Holding: The Court reversed the Court of Appeals and held that the FTC did not abuse its discretion in refusing to stay a cease-and-desist order, allowing the FTC to enforce the order while any industry-wide investigation remains discretionary.

Real World Impact:
  • Allows FTC to enforce cease-and-desist orders without mandatory industry probes.
  • Makes it harder for companies to delay enforcement with speculative affidavits.
  • Affirms agency discretion over enforcement and investigation priorities.
Topics: price discrimination, antitrust enforcement, discount pricing, business competition

Summary

Background

A plumbing-fixtures manufacturer challenged an FTC cease-and-desist order that found the company gave truckload discounts that harmed some customers who could not buy truckloads.
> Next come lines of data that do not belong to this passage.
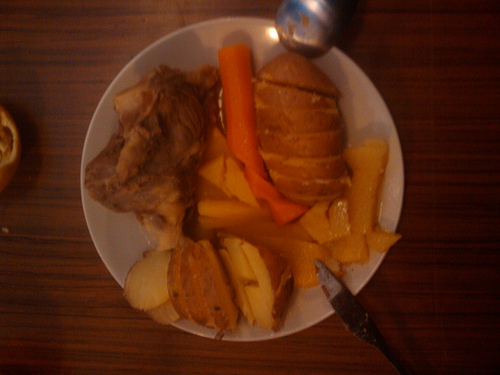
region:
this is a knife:
[312, 259, 419, 374]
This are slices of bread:
[267, 62, 349, 204]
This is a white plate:
[74, 28, 408, 338]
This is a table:
[7, 15, 497, 373]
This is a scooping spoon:
[269, 5, 341, 54]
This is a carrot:
[219, 44, 251, 169]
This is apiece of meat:
[91, 61, 188, 230]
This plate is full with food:
[81, 18, 439, 336]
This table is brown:
[8, 4, 488, 373]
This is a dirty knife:
[311, 261, 415, 373]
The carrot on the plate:
[211, 33, 306, 224]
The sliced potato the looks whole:
[251, 55, 348, 205]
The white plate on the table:
[67, 7, 404, 339]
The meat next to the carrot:
[82, 61, 222, 246]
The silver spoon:
[270, 0, 341, 60]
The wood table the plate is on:
[1, 0, 498, 374]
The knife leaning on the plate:
[312, 257, 410, 374]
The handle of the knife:
[375, 338, 423, 373]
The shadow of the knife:
[367, 276, 428, 369]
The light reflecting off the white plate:
[263, 22, 282, 48]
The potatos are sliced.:
[107, 218, 343, 330]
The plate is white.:
[144, 36, 318, 62]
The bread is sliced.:
[268, 69, 326, 176]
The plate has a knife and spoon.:
[263, 7, 389, 320]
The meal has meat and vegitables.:
[117, 73, 264, 245]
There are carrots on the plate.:
[219, 50, 277, 206]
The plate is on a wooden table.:
[16, 223, 81, 360]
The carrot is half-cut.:
[218, 59, 277, 201]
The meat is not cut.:
[107, 88, 188, 200]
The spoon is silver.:
[277, 7, 350, 51]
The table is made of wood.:
[411, 82, 479, 249]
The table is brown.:
[431, 90, 485, 252]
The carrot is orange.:
[212, 18, 286, 213]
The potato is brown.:
[253, 52, 360, 202]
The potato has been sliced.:
[247, 45, 355, 215]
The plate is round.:
[75, 14, 409, 357]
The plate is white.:
[73, 15, 407, 339]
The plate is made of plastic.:
[80, 17, 402, 341]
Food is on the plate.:
[76, 15, 413, 344]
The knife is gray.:
[306, 242, 430, 369]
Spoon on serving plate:
[256, 0, 381, 78]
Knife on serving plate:
[308, 257, 403, 373]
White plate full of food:
[65, 16, 417, 342]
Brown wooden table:
[407, 35, 494, 363]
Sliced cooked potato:
[109, 233, 307, 343]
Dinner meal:
[56, 5, 438, 354]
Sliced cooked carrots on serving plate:
[226, 162, 296, 227]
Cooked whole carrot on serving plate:
[215, 32, 270, 177]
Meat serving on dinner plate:
[62, 30, 209, 247]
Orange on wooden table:
[1, 102, 33, 222]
The FTC concluded those discounts produced unlawful price discrimination under the Clayton Act and ordered the company to stop charging some buyers higher prices. After the order, the manufacturer asked the FTC for a temporary stay so the agency could investigate whether competitors offered the same discounts industry-wide, and submitted affidavits about competitors’ discounts, market shares, and the company’s losses.

Reasoning

The core question was whether the Court of Appeals exceeded its authority by overturning the FTC’s refusal to stay enforcement and ordering an industry investigation. Relying on prior precedent that courts should not overturn agency discretion absent a clear abuse, the Supreme Court reviewed the manufacturer’s evidence and found it inconclusive. The Court held the FTC reasonably declined to withhold enforcement because the filings did not show industry-wide illegal practices or likely substantial injury to the company. Therefore the appellate court wrongly set aside the FTC’s denial of a stay.

Real world impact

The decision lets the FTC proceed with enforcing its cease-and-desist order while any broader investigation remains a discretionary agency choice. It also makes clear that speculative affidavits and limited market figures do not automatically require courts to halt agency enforcement. The ruling reverses the appellate court and sends the case back for further proceedings consistent with the opinion.